SIOUX FALLS, S.D. - As the song goes, "Video Killed the Radio Star." Will wireless kill some free public TV? That's the latest media question. The Federal Communications Commission is holding an auction in which wireless companies such as Verizon and AT&T will bid on parts of the nation's airwaves currently being used by television stations.

It's called a spectrum auction, and some are concerned it could have a disproportionate impact on smaller TV stations. Public broadcasting advocate John Schwartz is one of them. He's director and founder of the Voqal companies.

"The FCC is strongly influenced not only by the lobbying power of the big carriers because obviously that's massive," Schwartz says. "But also out of the concern that the most important and most valuable use of spectrum now is for wireless broadband and not for broadcast."

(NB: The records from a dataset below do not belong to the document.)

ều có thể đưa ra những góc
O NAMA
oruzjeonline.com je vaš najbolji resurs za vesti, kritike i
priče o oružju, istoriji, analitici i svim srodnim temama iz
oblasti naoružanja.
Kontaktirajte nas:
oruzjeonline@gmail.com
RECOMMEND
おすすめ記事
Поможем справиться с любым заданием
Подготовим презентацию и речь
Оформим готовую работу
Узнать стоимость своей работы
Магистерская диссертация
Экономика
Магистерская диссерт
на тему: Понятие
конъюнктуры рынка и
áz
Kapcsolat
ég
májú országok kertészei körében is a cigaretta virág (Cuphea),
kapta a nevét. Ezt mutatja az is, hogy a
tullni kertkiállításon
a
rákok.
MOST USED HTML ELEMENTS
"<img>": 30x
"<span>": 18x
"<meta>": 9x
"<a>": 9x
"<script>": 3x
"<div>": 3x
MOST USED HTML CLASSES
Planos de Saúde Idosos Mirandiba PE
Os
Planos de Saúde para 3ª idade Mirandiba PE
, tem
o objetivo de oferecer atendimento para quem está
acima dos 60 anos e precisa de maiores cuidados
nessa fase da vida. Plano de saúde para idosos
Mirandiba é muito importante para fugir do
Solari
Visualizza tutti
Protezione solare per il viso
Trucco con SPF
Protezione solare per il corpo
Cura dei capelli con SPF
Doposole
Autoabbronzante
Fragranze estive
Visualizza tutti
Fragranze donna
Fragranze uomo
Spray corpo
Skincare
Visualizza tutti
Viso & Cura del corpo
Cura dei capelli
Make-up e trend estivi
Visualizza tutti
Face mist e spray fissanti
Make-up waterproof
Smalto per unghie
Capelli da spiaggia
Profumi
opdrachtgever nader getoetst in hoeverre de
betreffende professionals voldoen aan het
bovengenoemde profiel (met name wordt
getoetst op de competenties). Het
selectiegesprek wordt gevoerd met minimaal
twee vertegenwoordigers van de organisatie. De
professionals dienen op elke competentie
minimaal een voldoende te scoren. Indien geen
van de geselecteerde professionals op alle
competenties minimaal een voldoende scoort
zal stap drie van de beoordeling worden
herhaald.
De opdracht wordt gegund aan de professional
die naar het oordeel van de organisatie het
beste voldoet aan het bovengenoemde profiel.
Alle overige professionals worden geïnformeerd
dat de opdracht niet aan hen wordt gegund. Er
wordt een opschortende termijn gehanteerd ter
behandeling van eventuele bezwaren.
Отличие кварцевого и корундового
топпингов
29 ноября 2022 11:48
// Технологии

Schwartz and others are concerned, given the incentive to sell spectrum, the owners of some public television stations that serve diverse communities in many cities will give in. He and others say minority voices could be muffled and the TV industry, virtually lacking any minority ownership to begin with, would be further "mainstreamed." The auction is set to start Nov. 13.

Todd O'Boyle, program director, Media and Democracy Reform Initiative of Common Cause, says there are billions at stake.

"On the one hand, the broadcasters are looking at a big payday, potentially," says O'Boyle. "On the other hand, the cellular folks are looking at making lots of money building next-generation networks."

The government also intends to use some of the money raised to build a next-generation public safety communications system.